11:51pm

125 12 1
                                    

The Queen paused. Lauren's brow creased into a distracted frown. 

'Casualties,' said her mouth. The voice sounded surprised. 'I am fast running out of hands. But the battle in the Barbican foyer has served its purpose: that situation is about to be rectified.' Lauren's eyes stared into Jasmine's again. 'I have something else to show you.' 

Just ahead of where the Queen had stopped, a long white object was lying on the tunnel's brick floor. It was another of the mysterious cocoon-things Jasmine had seen in the Main Theatre. 

'Allow me to satisfy your scientific curiosity, Jasmine,' said the Queen, extending her tentacle-tongue. Lauren's hands reached out and started to dig and tear at one of the object's rounded ends. 

Jasmine heard a gooey snap, then the Queen pulled Lauren back. Lauren's expression was pleased. 

'We are just in time,' said her mouth. 'Take a look.' 

Jasmine didn't want to, but her feet shuffled obediently forward. Inside the cocoon was a man. Lauren's hands had just revealed his face. 

'This is Mr Steadman,' said the Queen. 'Until tonight, he was the Corporation's leader.' Lauren's eyes glanced down at him. 'How are you feeling, Mr Steadman?' 

The man's skin was grey and waxy-looking. Jasmine had been certain he was dead. That was bad enough, but what she felt now was even worse: Mr Steadman stirred. His eyes sprang open. His mouth split into a blissful grin and in a guttural, bubbling voice he said: 

'Wonderful, my Queen. I feel wonderful.' 

'The Corporation kept me all these years because they wanted my power for themselves,' the Queen explained. 'Steadman's predecessors never quite managed to bring themselves to risk releasing me, but Steadman did. Even though he did so because he thought he could control me, I feel I should thank him.' Lauren looked down at the man. 'Thank you, Steadman,' the Queen told him. 

He did not reply. 

'Naturally,' the Queen added, making Lauren smile, 'such a service deserves its reward. So I have granted Steadman one of the highest honours I can bestow upon my subjects.' Lauren's eyes looked into Jasmine's again. 'Like those you saw in the theatre, he has become my surrogate. He has offered up his body to me, as both sustenance and incubation place. And now,' she announced, 'he's ready to hatch.' 

Jasmine began to be aware of a faint sort of sizzling sound. Her mind crawling with horror, she hoped at first that the sound's origin was the ever-running stream of sewage. 

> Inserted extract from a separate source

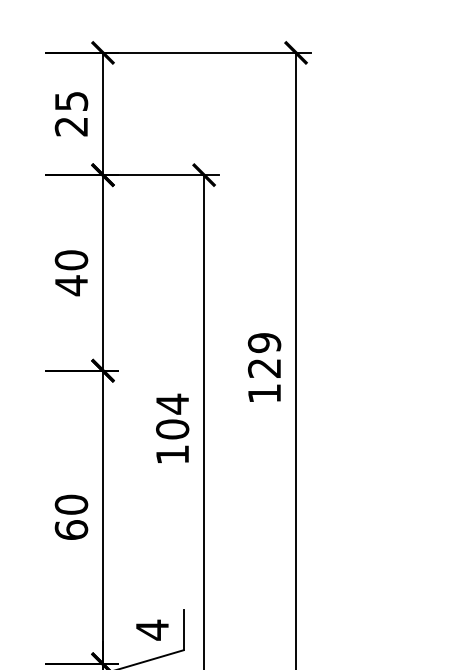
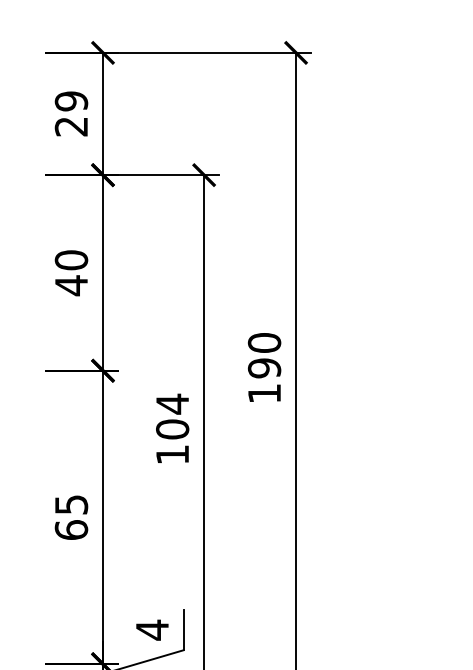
text at (70, 101): 25 -> 29
text at (264, 355): 129 -> 190
text at (71, 504): 60 -> 65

'How are the little ones, Steadman?' asked the Queen, through Lauren's mouth. 

'They're... tickling, my Queen,' said Mr Steadman. 'I can feel them, all the way through me. They're like champagne bubbles, rising. They're... they're... oh, my Queen!' 

The sound, which was like fat sizzling in a pan, was getting louder. The shape in the cocoon began to struggle and thrash. Jasmine wanted to turn away, to close her eyes - anything to avoid seeing what was about to happen - but she was helpless. She saw it all. 

Mr Steadman went rigid, his face transfixed with a terrible delight. There was a series of clattering sounds like bursting bubble-wrap; then the cocoon was suddenly alive with movement, glittering as if its now-translucent sheath had turned into shimmering liquid. But it wasn't liquid. It was hundreds of thousands of tiny, wriggling bodies. 

Baby crawlers were popping out all over Mr Steadman's torso and legs. They were burrowing out of their cocoon - and out of him. As Jasmine watched, one of the creatures climbed out of Steadman's right nostril and dropped to the brick floor. Including its five legs the newborn crawler was about the size of Jasmine's thumbnail. With a definite sense of purpose it made straight for the sewer channel, jumped in and was carried away by the stream. Before long its hundreds of thousands of siblings followed, a drifting trail of little floating bodies that stretched away from Mr Steadman's shrinking remains, as far as Jasmine's eyes could see.